A Christmas Carol, A Ghost Story of Christmas
Charleston Stage Company
Running through Dec. 17
$35
Dock Street Theatre
135 Church St., 577-5967

We all dream of flying, soaring over rooftops, leaping over trees. Curtis Worthington is no different. As Jacob Marley, the first specter to swoop onto the Dock Street stage in this year’s Christmas Carol, he took a crash course in wire work so uplifting that during rehearsals he almost forgot he couldn’t fly for real, such was the buoyant feeling of the experience.

Would that we all were as lucky. The Dock Street audience gets plenty of opportunities to check out the wires during this show, which is a pity. When the airborne actors are lit right and the wires are obscured against a black background, it’s possible to suspend disbelief and forget they’re there. But most of the time they’re too obvious, and the wires aren’t the only visible joins in a distressingly uneven production.

As with last year’s version, Stephanie Christensen’s sets are a mishmash of German Expressionist interior pieces, storybook picture-style backdrops, and more solid, hall-decked sets. Each of those on their own would be effective, but together they just look weird.

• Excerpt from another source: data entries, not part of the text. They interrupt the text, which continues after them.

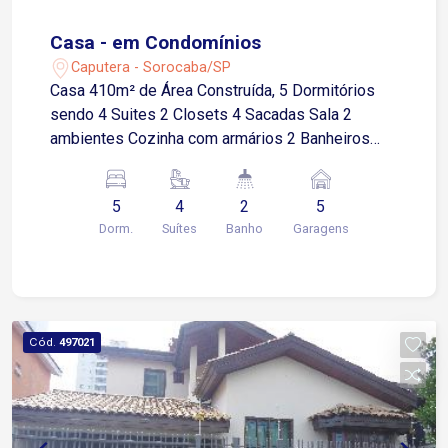
Casa - em Condomínios
Caputera - Sorocaba/SP
Casa 410m² de Área Construída, 5 Dormitórios
sendo 4 Suites 2 Closets 4 Sacadas Sala 2
ambientes Cozinha com armários 2 Banheiros
Lavanderia Espaço Gourmet 5 Garagens
Descobertas Piso frio em todo Ambiente.
5
4
2
5
Agende sua visita Estuda Proposta de
Dorm.
Suítes
Banho
Garagens
apartmento ou kitnet
Cód.
497021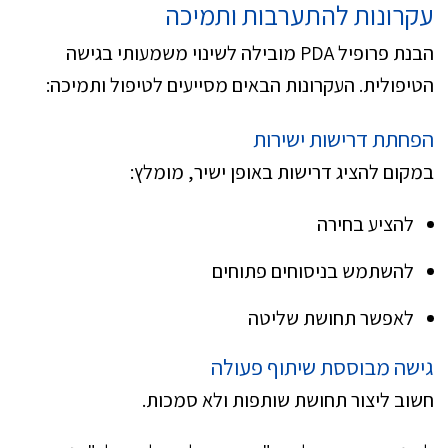
עקרונות להתערבות ותמיכה
הבנת פרופיל PDA מובילה לשינוי משמעותי בגישה
הטיפולית. העקרונות הבאים מסייעים לטיפול ותמיכה:
הפחתת דרישות ישירות
במקום להציג דרישות באופן ישיר, מומלץ:
להציע בחירה
להשתמש בניסוחים פתוחים
לאפשר תחושת שליטה
גישה מבוססת שיתוף פעולה
חשוב ליצור תחושת שותפות ולא סמכות.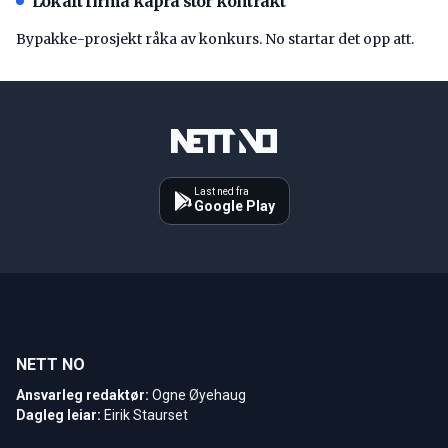
Lokalt firma kapra stor kontrakt
Bypakke-prosjekt råka av konkurs. No startar det opp att.
Last ned fra
Google Play
NETT NO
Ansvarleg redaktør:
Ogne Øyehaug
Dagleg leiar:
Eirik Staurset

Barbara Young’s costumes are eclectic, too, but most of them are suitably rich and colorful. Unfortunately, several of the actors who play three or four different characters don’t look all that different from scene to scene; with a few more costume and make-up variations, their moonlighting wouldn’t be so obvious. In the meantime, it looks as if a childhood incarnation of Ebenezer Scrooge keeps cropping up in the present, and Bob Cratchit’s son Peter gets invited to a party at Scrooge’s nephew’s house.

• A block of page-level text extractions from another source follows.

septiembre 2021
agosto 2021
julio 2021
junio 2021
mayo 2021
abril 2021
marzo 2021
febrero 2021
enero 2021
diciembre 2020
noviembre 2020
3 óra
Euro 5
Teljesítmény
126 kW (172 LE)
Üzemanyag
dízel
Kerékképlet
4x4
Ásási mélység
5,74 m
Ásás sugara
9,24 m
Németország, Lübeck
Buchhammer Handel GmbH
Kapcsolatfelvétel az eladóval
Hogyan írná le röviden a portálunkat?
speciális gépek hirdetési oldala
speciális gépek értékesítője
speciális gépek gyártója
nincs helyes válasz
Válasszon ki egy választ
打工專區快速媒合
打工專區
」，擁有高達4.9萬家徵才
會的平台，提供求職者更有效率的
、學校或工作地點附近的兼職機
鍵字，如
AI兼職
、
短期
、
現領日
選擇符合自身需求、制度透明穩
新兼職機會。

Some mistakes from the production’s Christmases past have been fixed. Mike Christensen’s backstage effects are thankfully concealed from the audience this time around, and only a cartful of phallic fireworks outstays its welcome as it waits in the wings for half the show. The wreaths of fog don’t smother the front rows too often, and even when the stage is packed with 30-odd actors, the action is competently blocked.

Some holdovers from previous years are good ones, including David Ardrey as an unerringly cheery Bob Cratchit, David Hallatt’s Liverpool-accented Ghost of Christmas Present, and a couple of original characters, Mr. Wiggins and Mrs. Tabor. These are Scrooge’s butler and cook, invented for the show by adaptor/director Julian Wiles; David and Susie Hallatt play them with such charm that they fit neatly into the proceedings.

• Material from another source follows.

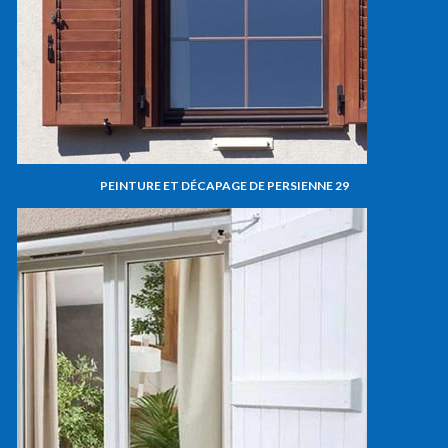
PEINTURE ET DÉCAPAGE DE PERSIENNE 29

As the Big Bad himself, guest star Rob Donohoe seems most content when he’s being miserable. The veteran Broadway Scrooge hits all the low and high points expected of his character. He gamely shares the limelight with less confident actors like Braden Joyce-Schleimer, whose soppy performance as young Scrooge is redeemed only by his singing. His rendition of “Tomorrow Shall Be My Dancing Day” stands out from a baker’s dozen of musical numbers, where live musicians accompany carolers and Yule-pepped Londoners.

In Julian Wiles’ hands, England is filled with fog and grog, bell ringers, a May pole (in December!), and blokes who toil hawking chestnuts and “awranges.” But in capturing the clichés of Dickensian city life, Wiles loses some of the author’s careful symmetry. This show has more endings than Lord of the Rings: Return of the King, three different narrators, and some extra slices of sentimentality as Scrooge turns over a new leaf (and some stomachs) with his newfound niceness.

As we get older, our dreams of flying fade until they’re lost like snowflakes in a warm breeze. But the moral center of A Christmas Carol has yet to drift away, and it remains as effective as ever, even in this ambitious yet ultimately unsatisfying show.